Botanist has also developed an extremely elaborate cocktail program. Apart from an array of house cocktails using unique botanicals such as the Electric Daisy, there’s a Cocktail Lab as an extension of the bar — “kind of like a bartender’s studio,” says the hotel’s Creative Beverage director Grant Sceney. Only three drinks are concocted in the Lab, which is glassed-off, so patrons can watch mixologists at work.

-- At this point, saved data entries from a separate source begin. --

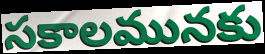
సకాలమునకు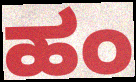
ಹಂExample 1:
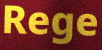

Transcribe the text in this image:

Rege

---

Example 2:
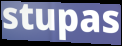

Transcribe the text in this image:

stupas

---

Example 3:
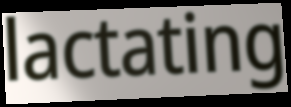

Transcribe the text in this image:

lactating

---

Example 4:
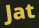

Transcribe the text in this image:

Jat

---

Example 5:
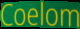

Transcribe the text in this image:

Coelom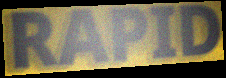
RAPIDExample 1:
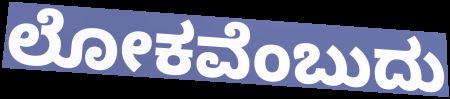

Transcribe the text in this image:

ಲೋಕವೆಂಬುದು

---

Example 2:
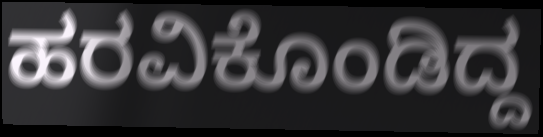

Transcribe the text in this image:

ಹರವಿಕೊಂಡಿದ್ದ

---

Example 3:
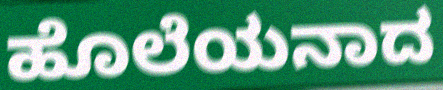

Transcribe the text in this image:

ಹೊಲೆಯನಾದ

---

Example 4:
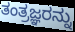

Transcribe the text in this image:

ತಂತ್ರಜ್ಞರನ್ನು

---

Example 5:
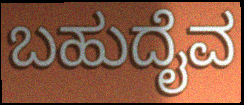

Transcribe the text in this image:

ಬಹುದೈವ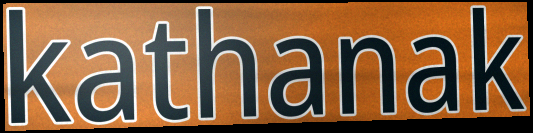
kathanak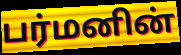
பர்மனின்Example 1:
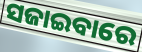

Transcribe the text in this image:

ସଜାଇବାରେ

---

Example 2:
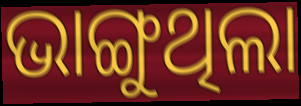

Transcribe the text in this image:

ଭାଙ୍ଗୁଥିଲା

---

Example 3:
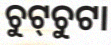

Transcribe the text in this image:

Deep Cove ($28), named for a popular bay outside Vancouver, is served in a custom punchbowl and includes local Sheringham gin, blue algae, sea buckthorn and crushed ice with ribbons of cucumber that resemble seaweed. The earth element is represented by Candy Cap Magic ($28), based on locally foraged mushrooms. “They can’t be cultivated,” Sceney says. Pretty Bird (the air element, $28) is served in a bird-shaped glass, complete with nest, and combines gin with centrifuged strawberry juice, a dill-seed tincture and a splash of Blue Mountain Gold Label Brut from the Okanagan.

“Tapping into local feeling is unique,” says Sceney. “Most people, when they’re travelling, are looking for a local experience.” You might say they’re literally hungry for a taste of their destination.

Hotel Arts
Hotel Arts, which runs two onsite restaurants (Yellow Door Bistro and Raw Bar) and a banquet operation, is a boutique property in downtown Calgary that showcases the city’s new urban flair. “We’ve got a partnership with Alberta Food Tours: Karen Anderson runs a series of walking tours with a culinary focus,” says Fraser Abbott, the hotel’s director of Business Development. “It’s a great vehicle for us to introduce our hotel clients to what the local scene is all about.” Hotel Arts is also a transportation hub for tours to Eau Claire Distillery — located about 40 minutes out of town — and features the distillery’s gin in its beverage program.

“Our chefs’-choice tasting menus are always changing,” says Abbott. Local and regional suppliers’ products are showcased whenever possible, like root vegetables from Poplar Bluff Farms, as well as beef, lamb and duck from local producers. The hotel also highlights Food Day Canada, the annual celebration of our national cuisine (which will fall on August 4 in 2018). The hotel’s Yellow Door Bistro develops a special menu to run for that week. “We want to make sure we’re showcasing our taste-of-place experiences,” Abbott says.

Hotel Arts offers craft beers and B.C. wines for its bar specials and participates in events that spotlight the region’s offerings. “We host the Pig and Pinot festival; 10 or 12 different restaurants come in to do a pork dish paired up with wines. We generally use pork sourced from people who are producing unusual pork breeds,” says Abbott. “We’ll do the same thing next year with beef and barley — the barley [represents] not just risotto, but craft beer.”